Blocco di testo:
:::

Liam a quindici anni. E di notte, con il telescopio, scruta le stelle, spiegandole ai suoi piccoli amici. Quindici secondi, quindici centesimi. Perché non è che Liam possa permettersi di concedere gratis la propria buona indole in quel solito buco di miserie nel quale si ritrova. Al contrario, vivacchia di espedienti tra il goliardico (rubare i caschi ai poliziotti) e l'azzardato (il traffico di sigarette). Per approdare all'apprendistato dello spaccio; ed alla prese con una mala di ben altra stazza. Il tutto per assicurare alla madre, che vive con un dealer abbruttito, una casa decente quando uscirà di prigione.

:::

Dati dell'esercizio:
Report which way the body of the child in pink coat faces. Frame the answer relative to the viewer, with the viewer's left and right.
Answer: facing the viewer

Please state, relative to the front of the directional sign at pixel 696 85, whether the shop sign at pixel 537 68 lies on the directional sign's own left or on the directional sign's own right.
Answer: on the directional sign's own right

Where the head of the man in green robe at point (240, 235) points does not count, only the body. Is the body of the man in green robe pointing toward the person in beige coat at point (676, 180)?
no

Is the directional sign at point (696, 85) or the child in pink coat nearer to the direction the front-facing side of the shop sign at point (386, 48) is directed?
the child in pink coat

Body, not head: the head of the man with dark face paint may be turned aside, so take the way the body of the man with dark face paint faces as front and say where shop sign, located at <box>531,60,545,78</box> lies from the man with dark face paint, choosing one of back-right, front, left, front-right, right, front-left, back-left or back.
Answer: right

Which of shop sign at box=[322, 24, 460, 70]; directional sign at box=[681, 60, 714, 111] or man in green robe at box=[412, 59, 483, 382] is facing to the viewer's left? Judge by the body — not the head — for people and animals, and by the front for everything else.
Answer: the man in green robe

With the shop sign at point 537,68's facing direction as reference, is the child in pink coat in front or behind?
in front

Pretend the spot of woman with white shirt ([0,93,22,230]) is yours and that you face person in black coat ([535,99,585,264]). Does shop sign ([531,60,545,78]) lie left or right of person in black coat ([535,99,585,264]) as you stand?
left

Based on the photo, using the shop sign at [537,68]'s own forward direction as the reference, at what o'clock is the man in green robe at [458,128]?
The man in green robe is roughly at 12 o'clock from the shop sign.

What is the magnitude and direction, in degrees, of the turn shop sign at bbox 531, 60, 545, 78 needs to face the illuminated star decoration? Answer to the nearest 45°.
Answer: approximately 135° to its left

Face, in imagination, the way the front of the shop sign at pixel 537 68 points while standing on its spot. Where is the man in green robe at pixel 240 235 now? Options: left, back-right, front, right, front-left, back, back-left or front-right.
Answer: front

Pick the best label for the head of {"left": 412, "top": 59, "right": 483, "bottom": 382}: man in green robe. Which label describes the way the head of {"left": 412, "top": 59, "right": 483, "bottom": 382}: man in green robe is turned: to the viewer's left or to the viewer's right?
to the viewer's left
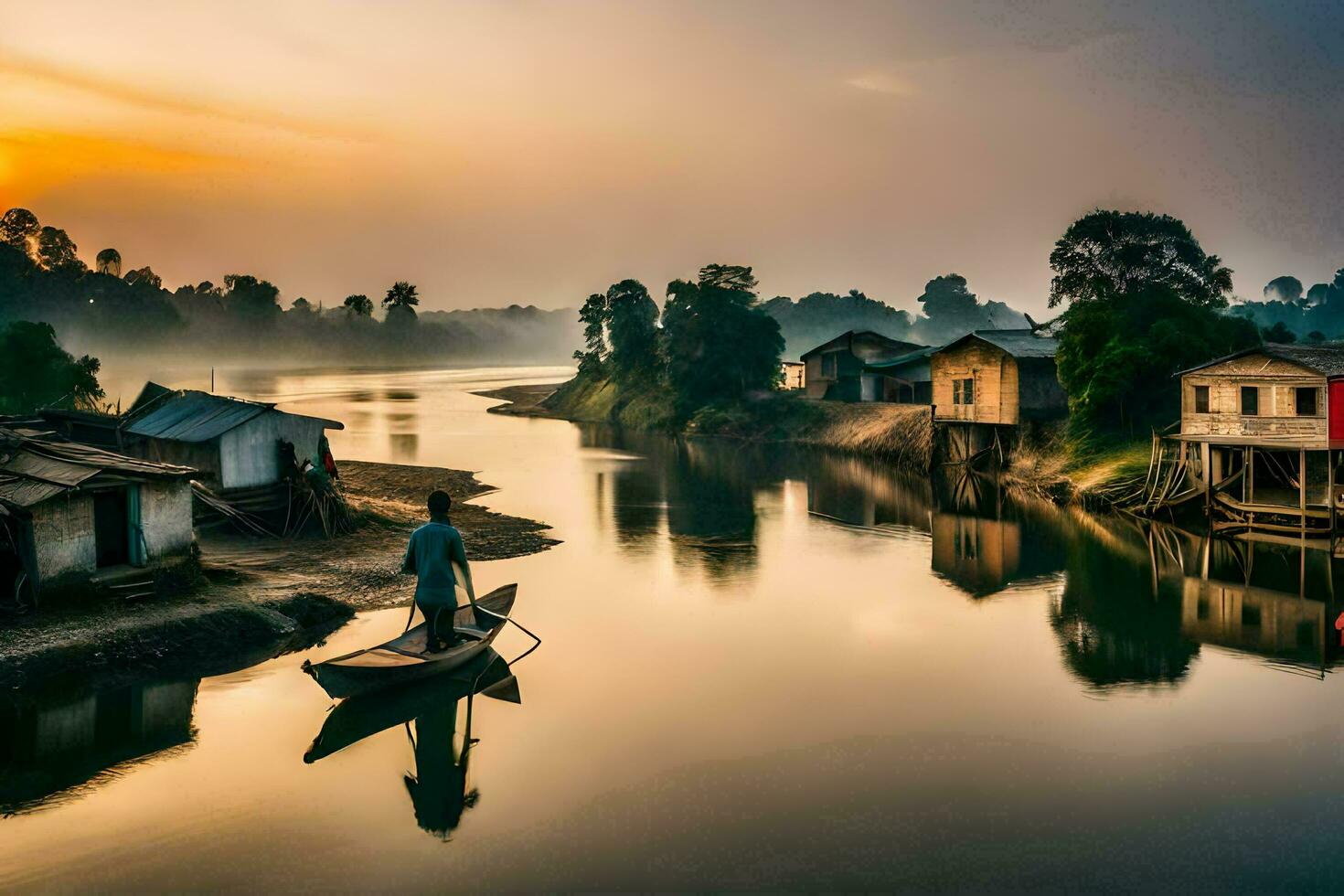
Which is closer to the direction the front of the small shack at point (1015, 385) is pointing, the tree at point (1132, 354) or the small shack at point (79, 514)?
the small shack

:::

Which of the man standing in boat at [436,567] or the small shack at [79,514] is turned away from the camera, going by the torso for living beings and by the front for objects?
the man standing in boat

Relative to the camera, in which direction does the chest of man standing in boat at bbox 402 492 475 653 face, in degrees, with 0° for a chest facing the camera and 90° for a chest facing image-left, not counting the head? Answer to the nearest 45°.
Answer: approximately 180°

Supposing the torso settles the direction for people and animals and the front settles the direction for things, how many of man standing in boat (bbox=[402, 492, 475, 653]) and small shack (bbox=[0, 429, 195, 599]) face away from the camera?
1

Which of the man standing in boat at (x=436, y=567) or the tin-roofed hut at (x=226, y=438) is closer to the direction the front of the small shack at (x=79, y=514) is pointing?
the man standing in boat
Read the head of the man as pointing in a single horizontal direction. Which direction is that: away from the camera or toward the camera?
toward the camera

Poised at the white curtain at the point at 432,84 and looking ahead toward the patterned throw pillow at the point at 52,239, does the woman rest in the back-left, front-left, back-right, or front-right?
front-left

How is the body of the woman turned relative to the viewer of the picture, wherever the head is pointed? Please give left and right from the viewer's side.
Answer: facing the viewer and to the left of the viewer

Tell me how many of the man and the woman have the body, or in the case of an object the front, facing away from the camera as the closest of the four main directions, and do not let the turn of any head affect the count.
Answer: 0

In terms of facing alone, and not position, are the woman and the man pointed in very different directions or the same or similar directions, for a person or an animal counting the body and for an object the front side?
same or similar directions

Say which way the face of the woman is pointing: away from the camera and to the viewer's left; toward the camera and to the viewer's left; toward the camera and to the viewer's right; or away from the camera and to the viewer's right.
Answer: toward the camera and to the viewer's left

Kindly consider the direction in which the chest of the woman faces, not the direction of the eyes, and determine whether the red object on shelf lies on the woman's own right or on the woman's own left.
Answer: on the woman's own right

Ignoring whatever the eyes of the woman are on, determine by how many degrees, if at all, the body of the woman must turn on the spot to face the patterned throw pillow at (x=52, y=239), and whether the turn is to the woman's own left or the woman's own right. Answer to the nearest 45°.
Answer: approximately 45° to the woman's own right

:::

Compiti dell'esercizio:
[1] Nel testo su Liam, che cosa fa il ragazzo di notte con il telescopio?
[2] Trascrivi dal testo su Liam tutto il brano che va da "Liam a quindici" fino a "uscirà di prigione.".

Soluzioni:
[1] Scruta le stelle e le spiega ai suoi piccoli amici.

[2]
Liam a quindici anni. E di notte, con il telescopio, scruta le stelle, spiegandole ai suoi piccoli amici. Quindici secondi, quindici centesimi. Perché non è che Liam possa permettersi di concedere gratis la propria buona indole in quel solito buco di miserie nel quale si ritrova. Al contrario, vivacchia di espedienti tra il goliardico (rubare i caschi ai poliziotti) e l'azzardato (il traffico di sigarette). Per approdare all'apprendistato dello spaccio; ed alla prese con una mala di ben altra stazza. Il tutto per assicurare alla madre, che vive con un dealer abbruttito, una casa decente quando uscirà di prigione.